|Chip Purchase & Jay Glerum at lunch|
in Milwaukee at USITT 2013
Today, with the permission of its originator, I'm posting a tribute written just a few days ago by a client of Jay's who became his very good friend. Chip Purchase attended the March 20 USITT Session "Remembering Jay Glerum," in Cincinnati, but didn't get a chance to share his thoughts in the time allotted. So, he jotted down what he wanted to say and sent it to me afterwards. It's a wonderful tale of how a professional relationship turns into deep friendship.
I listened to all the testimonials during the event at USITT and it struck me how many people had a professional and personal relationship with Jay and that he had a profound influence on their lives. My relationship with Jay and with Sallie seemed to revolve around food.
I met Jay when I attended one of his rigging seminars. I had sent a note ahead asking if we could meet to discuss his doing a rigging seminar in Houston. A short session, it would be a rigging seminar for managers because most administrators of arts groups and certainly bureaucrats don’t understand enough about rigging, and especially the dangers involved. He, of course, thought it was a good idea and the event was well attended. His classroom was the stage of the old Music Hall in Houston with the rail as his backdrop. When Jay explained how rigging worked, the managers listened where as if I said the same words, they would carry less weight. That first meeting took place over lunch.

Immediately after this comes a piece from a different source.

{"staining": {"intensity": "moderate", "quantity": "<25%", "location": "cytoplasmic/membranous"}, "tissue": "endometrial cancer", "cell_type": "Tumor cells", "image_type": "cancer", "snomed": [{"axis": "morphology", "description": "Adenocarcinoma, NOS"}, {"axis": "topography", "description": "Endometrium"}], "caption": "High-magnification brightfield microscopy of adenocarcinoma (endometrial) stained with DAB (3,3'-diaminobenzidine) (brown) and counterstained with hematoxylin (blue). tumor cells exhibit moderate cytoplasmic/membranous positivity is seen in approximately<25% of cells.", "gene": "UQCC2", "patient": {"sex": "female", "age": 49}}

For the next 20 years, whenever Jay and I got together, we ate. We ate lunch, we ate dinner. Sometimes it was just the two of us, sometimes with Sallie or with my wife Darla and sometimes with both of them. Those were the best meals, when both wives were with us. We had a standing lunch date for all conferences we both attended and of course, you have to take a lunch break during inspections. Pick Jay up at the airport, take him to the hotel and then to dinner. Lunch break during the inspection and dinner later in the evening always followed.
When Jay inspected Jones Hall’s rigging, it usually took two days as there is a lot to look at so we got to eat often. I would always put on a large crew for those inspections, not only to pull ropes, but to help inspect and learn and make minor repairs if needed. Jay would put one stagehand at the head block and one on each loft block and others could watch lines and listen. Especially listen.
A lot of hands learned a lot about rigging from Jay as he never stopped teaching, and as I heard many people say, he never stopped sharing. Not only would he tell someone what to look or listen for, he would explain why and share a story. And he would wait for questions and not treat the stupid ones with anything but respect. He never told the questioner that the question was stupid. He didn’t seem to believe there were stupid questions. Questions were always important, especially when deciding what to have for lunch.